Published date: 06/28/2018

First thing’s first. Davis-Bacon has absolutely nothing to do with the familiar breakfast food or some pig named Davis.

Then what is it?

The Davis-Bacon Act, established in 1931, has helped ensure that laborers in the construction industry get paid fairly for the work they perform for roughly 87 years now. It mandates that prevailing wages are used on all public works construction projects that use Federal funds. The one exception is for contracts below $2,000. The scope of work can include anything from a new build to renovations and repairs. And yes, this includes painting or decorating if the work is being performed directly on the site of the project.

Prevailing Wages Defined

Prevailing wages, as per Davis-Bacon wage determinations, consist of hourly wage rates, as well as any fringe benefits that must be paid to workers, laborers, and mechanics within a specific area or region – usually broken down by state, county, or city. Each craft classification has its own designated rate, and they are typically updated once or twice a year.

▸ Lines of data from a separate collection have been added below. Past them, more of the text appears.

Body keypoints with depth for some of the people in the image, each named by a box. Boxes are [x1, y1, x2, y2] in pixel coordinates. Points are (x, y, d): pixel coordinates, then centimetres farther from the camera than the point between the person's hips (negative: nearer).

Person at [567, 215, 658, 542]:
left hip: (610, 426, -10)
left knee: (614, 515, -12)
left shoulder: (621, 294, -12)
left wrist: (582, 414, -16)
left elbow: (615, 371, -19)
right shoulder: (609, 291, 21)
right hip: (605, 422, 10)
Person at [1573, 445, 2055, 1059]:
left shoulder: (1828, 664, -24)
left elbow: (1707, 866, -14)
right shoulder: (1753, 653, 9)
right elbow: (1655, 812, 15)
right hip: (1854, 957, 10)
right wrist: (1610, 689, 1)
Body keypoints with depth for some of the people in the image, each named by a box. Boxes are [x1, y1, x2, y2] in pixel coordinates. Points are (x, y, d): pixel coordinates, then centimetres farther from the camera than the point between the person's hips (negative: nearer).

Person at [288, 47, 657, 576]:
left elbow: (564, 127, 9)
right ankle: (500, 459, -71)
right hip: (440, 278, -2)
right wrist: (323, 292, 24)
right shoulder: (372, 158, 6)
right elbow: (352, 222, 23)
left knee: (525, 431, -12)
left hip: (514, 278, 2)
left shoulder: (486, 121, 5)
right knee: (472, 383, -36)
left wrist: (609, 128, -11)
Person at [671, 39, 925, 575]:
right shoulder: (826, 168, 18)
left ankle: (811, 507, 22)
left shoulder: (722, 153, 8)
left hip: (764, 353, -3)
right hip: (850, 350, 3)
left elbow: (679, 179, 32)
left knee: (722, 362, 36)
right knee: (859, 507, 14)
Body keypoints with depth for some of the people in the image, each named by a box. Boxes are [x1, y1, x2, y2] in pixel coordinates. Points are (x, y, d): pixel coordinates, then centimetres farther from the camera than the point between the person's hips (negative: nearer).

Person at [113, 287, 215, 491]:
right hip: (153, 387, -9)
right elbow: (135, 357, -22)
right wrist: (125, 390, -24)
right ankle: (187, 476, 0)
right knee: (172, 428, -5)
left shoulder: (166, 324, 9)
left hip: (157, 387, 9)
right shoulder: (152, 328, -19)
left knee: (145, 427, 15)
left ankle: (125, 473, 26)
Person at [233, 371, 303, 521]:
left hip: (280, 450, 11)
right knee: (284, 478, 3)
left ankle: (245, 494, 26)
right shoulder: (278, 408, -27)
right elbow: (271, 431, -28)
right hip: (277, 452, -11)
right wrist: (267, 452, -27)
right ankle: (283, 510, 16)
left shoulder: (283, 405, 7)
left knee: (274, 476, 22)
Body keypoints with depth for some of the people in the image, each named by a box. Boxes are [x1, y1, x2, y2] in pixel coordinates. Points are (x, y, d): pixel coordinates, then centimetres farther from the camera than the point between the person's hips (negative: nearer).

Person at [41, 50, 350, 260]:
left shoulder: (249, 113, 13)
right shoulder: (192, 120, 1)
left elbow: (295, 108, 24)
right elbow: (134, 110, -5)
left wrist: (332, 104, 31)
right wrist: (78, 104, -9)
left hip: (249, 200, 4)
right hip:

The contractor must pay its employees no less than the prevailing wage designated in the contract wage determination. The only case in which an employee can be paid less than the prevailing wage is if he or she is registered to an apprenticeship program with the US Department of Labor.

Another important thing to note is that the correct prevailing wage rate is determined by the nature of the work performed rather than the worker’s job title. For example, if a worker is an electrician by trade, but spends a day painting on a renovation project, then the associated prevailing wage rate required for that day’s work would be specific to the craft classification of painting, not as an electrician. This is one of the more common (and potentially costly) mistakes that contractors make in paying their workers, whether intentional or not.

Wage determinations for associated craft classifications are published on the Wage Determinations Online website.

“Related Acts”

In addition to Davis-Bacon, there are a group of other “Related Acts” that act as an extension of Davis-Bacon laws for projects that receive federal assistance – that is, they receive funding acquired via grants, loans, and insurance through the federal government. Some of these Acts would include:

  • Federal Water Pollution Control Act
  • Housing and Community Development Act of 1974
  • Federal Water Pollution Control Act

For more information on these related Acts, check out the US DOL’s site.

Who’s Checking Anyway?

The US Department of Labor administers the responsibilities of the Davis-Bacon Act. They require contracting agencies to collect and monitor Certified Payroll Reports (CPRs) from contractors on federally funded projects. It’s important to note that each state is a little different and can have unique requirements.

More info can be found at the DOL’s Wage and Hour Division Website.

Streamlining Compliance Processes

With all these requirements, labor compliance can be a burden for both contractors and administrators alike. Everything nowadays is becoming digitized and streamlined, and the compliance industry is no different. In addition to the advantages of going green, utilizing a cloud-based software application can cut down the time, money, and filing space that it takes to ensure compliance.

Creating and submitting CPRs by pen and paper does not have to be the headache that it is for many contractors. Likewise, collecting and monitoring compliance does not need to be the inefficient process that it is for administrators. There are solutions out there for both that make life easier.